J'ai souffert en silence pendant des semaines, misérable et seul. Jusqu'à ce que je me retrouve un jour au deuxième étage du pavillon Simard, à regarder les étudiants dans le hall d'entrée entre deux cours. J'ai alors senti une énorme bouffée d'anxiété et une immense solitude m'envahir. Je me suis juré à ce moment-là de faire quelque chose, n'importe quoi, pour m'en sortir.

J'ai feuilleté les Pages jaunes sous la rubrique « psychiatres » et j'y ai trouvé une liste de dix ou douze noms. Il m'a fallu plusieurs jours et beaucoup de courage pour appeler ces personnes. J'ai finalement composé les numéros un à un, racontant ma détresse à la réceptionniste et lui demandant un rendez-vous. Ces professionnels étaient tous trop occupés, sauf un, qui a répondu au téléphone lui-même. Il a écouté mon vibrant appel à l'aide et m'a donné un rendez-vous dès le lendemain. Je me souviens de l'énorme soulagement ressenti alors, du simple fait de savoir que j'allais enfin pouvoir parler à quelqu'un de mon secret.
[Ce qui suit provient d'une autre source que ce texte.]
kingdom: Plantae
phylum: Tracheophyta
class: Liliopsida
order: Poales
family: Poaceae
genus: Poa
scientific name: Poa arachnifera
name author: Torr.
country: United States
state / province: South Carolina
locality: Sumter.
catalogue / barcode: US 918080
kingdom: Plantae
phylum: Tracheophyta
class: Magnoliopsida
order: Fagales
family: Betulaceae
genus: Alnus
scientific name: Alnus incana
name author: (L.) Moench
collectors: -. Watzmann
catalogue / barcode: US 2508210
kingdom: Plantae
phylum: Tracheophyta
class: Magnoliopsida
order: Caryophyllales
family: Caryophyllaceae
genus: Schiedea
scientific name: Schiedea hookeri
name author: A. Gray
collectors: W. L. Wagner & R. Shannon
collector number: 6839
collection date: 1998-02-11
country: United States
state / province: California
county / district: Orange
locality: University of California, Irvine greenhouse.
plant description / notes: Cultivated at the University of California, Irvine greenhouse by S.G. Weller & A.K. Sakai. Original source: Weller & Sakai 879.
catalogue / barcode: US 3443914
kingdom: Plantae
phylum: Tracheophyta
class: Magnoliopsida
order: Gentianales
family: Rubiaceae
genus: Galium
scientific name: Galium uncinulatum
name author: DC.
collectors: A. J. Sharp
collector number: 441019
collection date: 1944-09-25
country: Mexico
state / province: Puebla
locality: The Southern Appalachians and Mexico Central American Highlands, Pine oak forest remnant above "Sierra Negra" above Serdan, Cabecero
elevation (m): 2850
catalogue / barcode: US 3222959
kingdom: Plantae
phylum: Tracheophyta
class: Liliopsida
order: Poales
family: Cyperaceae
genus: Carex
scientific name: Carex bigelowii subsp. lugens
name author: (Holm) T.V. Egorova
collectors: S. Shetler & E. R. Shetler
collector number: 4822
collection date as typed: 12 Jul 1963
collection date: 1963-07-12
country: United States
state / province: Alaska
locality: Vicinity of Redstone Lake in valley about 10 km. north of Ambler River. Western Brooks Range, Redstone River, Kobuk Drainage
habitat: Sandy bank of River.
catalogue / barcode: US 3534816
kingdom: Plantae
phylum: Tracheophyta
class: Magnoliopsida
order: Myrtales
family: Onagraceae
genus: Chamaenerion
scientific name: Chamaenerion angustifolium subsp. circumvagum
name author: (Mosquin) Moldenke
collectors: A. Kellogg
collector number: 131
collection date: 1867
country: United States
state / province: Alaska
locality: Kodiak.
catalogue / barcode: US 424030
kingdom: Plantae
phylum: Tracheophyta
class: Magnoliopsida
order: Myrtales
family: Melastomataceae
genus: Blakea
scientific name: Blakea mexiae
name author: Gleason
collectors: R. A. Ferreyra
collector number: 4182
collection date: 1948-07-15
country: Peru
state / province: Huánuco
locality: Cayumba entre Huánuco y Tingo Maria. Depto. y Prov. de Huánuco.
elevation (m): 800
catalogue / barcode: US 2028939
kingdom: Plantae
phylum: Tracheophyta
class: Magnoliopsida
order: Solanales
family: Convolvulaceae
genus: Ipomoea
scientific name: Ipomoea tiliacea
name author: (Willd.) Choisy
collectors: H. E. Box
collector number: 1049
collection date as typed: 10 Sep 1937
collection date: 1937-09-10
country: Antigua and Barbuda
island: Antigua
J'ai vu le psychiatre une fois par semaine pendant plusieurs mois. Je n'en ai parlé à personne, surtout pas à mes parents. Ses services n'étaient pas couverts par l'assurance-maladie, et il demandait normalement 90 $ la visite, des frais que je ne pouvais absolument pas payer. Dans un élan de bonté, que je considère comme remarquable encore aujourd'hui, il a accepté de me voir gratuitement. (Bien des années plus tard, quand je pratiquais le droit à Toronto, je lui ai envoyé un chèque accompagné d'un mot de remerciement en exprimant le souhait que ma contribution lui permette de recevoir un jour un autre client en détresse qui n'aurait pas les moyens de le payer.)

Dans l'année qui a suivi, grâce à son aide et à ses conseils, j'ai retrouvé mes sens et mon jugement. J'ai commencé à sortir de mon isolement. J'ai recommencé à voir des amis, lentement et graduellement, et à participer à la vie universitaire. J'ai appris à mieux me connaître grâce à des conseils qui m'ont aidé à grandir et à m'épanouir comme individu.

Ça n'a pas été facile pour moi d'obtenir de l'aide. Et j'ai été très chanceux de tomber sur une personne aussi généreuse qui a véritablement transformé ma vie.

Bien des années ont passé depuis.

Le monde et l'Université ont bien changé, mais certaines choses demeurent : l'anxiété, la dépression et d'autres troubles de santé mentale sont encore très fréquents en milieu universitaire.

Je sais à quel point ces difficultés sont pénibles et troublantes.

Mais sachez que vous n'êtes pas seuls.

L'un de ces changements pour le mieux est l'offre considérablement élargie de services d'accompagnement psychologique confidentiels sur les campus. Toute personne qui en sent le besoin peut demander une évaluation rapide par un conseiller.

N'essayez pas de surmonter vos difficultés ou de chercher un traitement par vous-même. Profitez plutôt des excellents services d'aide mis à votre disposition.

Surtout, ne souffrez pas seul dans votre coin. Quand j'ai enfin reçu l'aide dont j'avais besoin, cela a fait une énorme différence. Avec le temps, mes symptômes se sont estompés, puis ont disparu pour ne plus revenir.

Je vous en prie, n'hésitez pas à demander de l'aide. Il suffit d'un coup de fil.